According to the photographer that shot the source image, Mannie Garcia, it's not at all certain that the AP owns the copyright to it:

3) So, you own the copyright to the image?

The ownership of the copyright is in dispute, as per the AP. It is my understanding that since I was not a staffer, and was not a freelancer, and did not sign any contract, that I am the owner of the copyright, but I am in discussions with the AP over this issue.

To me, that sounds fairly clear cut: no freelance, staff or other contract whatsoever? Good luck with that one, AP!

As to whether Fairey's use counts as substantial transformative, well that's another matter. I've always been uneasy at the way he uses others' work without any acknowledgement or credit, and think Mannie would have an excellent case should he wish to pursue it (which he apparently doesn't). There's some good discussion on this here:

Macros said...

IMHO, I think Fairey is really pushing to claim it's fair use. It's obvious the painting is from the picture, it has the same pose & expression.
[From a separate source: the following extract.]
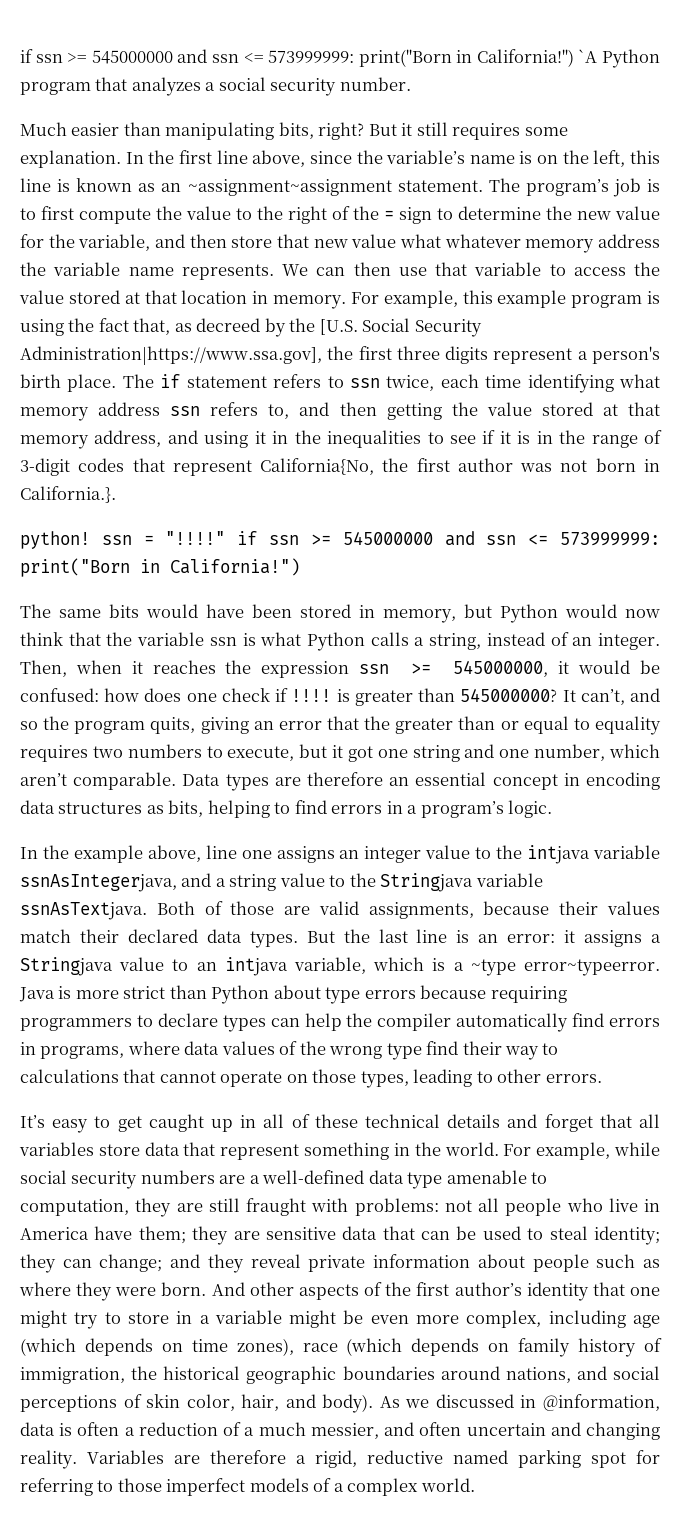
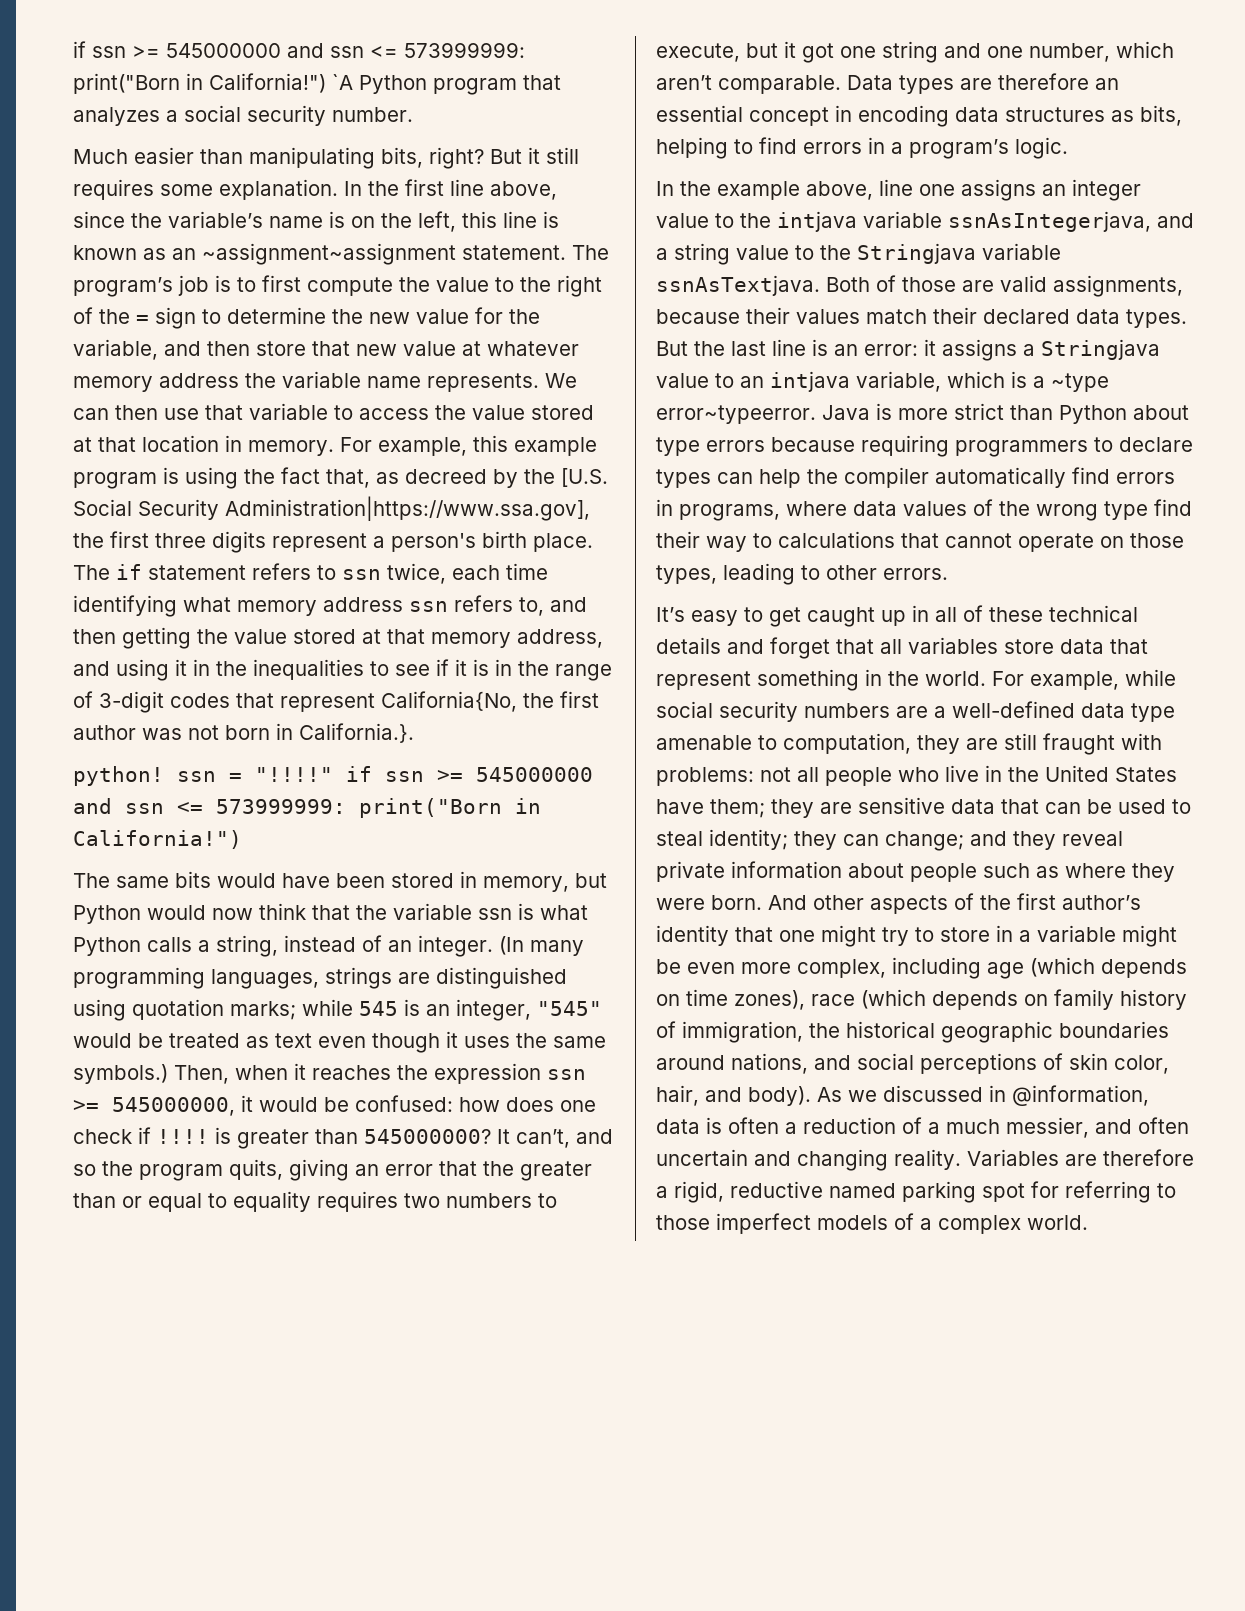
[400,234,441,248] what -> [462,341,481,356] at
(660, 641) none -> [499,936,584,956] [73,967,567,989] [73,999,602,1021] [73,1031,606,1053] [73,1064,168,1084] (In many programming languages, strings are distinguished using quotation marks; while 545 is an integer, "545" would be treated as text even though it uses the same symbols.)
[20,1227,89,1240] America -> [1008,765,1177,782] the United States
His abstract rendition doesn't change the source.

To put it in musical terms (& this is a music-themed blog ;) it's like taking a song and remixing it to be something different. The original is still the source. Johnny Cash's version of Hurt is quite different in expression than the original NIN version, but it's still a NIN song. So NIN would be paid royalties for it.

Even samples, mixed in with other music so they can sometimes be hardly recognised are either covered by royalties or payment.

Why is Garcia's photo any different? He deserves royalties at least.

And to play devil's advocate... how would Fairey feel if someone took his painting and made it into something else? Fair use, right?


Anonymous said...

@Macros: For what it's worth, Fairey has encouraged people to reuse and remix his work since the start.

Davis Freeberg said...

Good for Fairey, the AP is a bully and needs someone to stand up to them. His poster may have been based on someone else's image, but his work is completely different than the original. The mere fact that AP was willing to take the PR hit by going after something this iconic shows how out of touch they are in the digital age. Hopefully, when the AP asks him to settle, he'll continue to push the issue so that we can establish a clear legal precedent for remixing.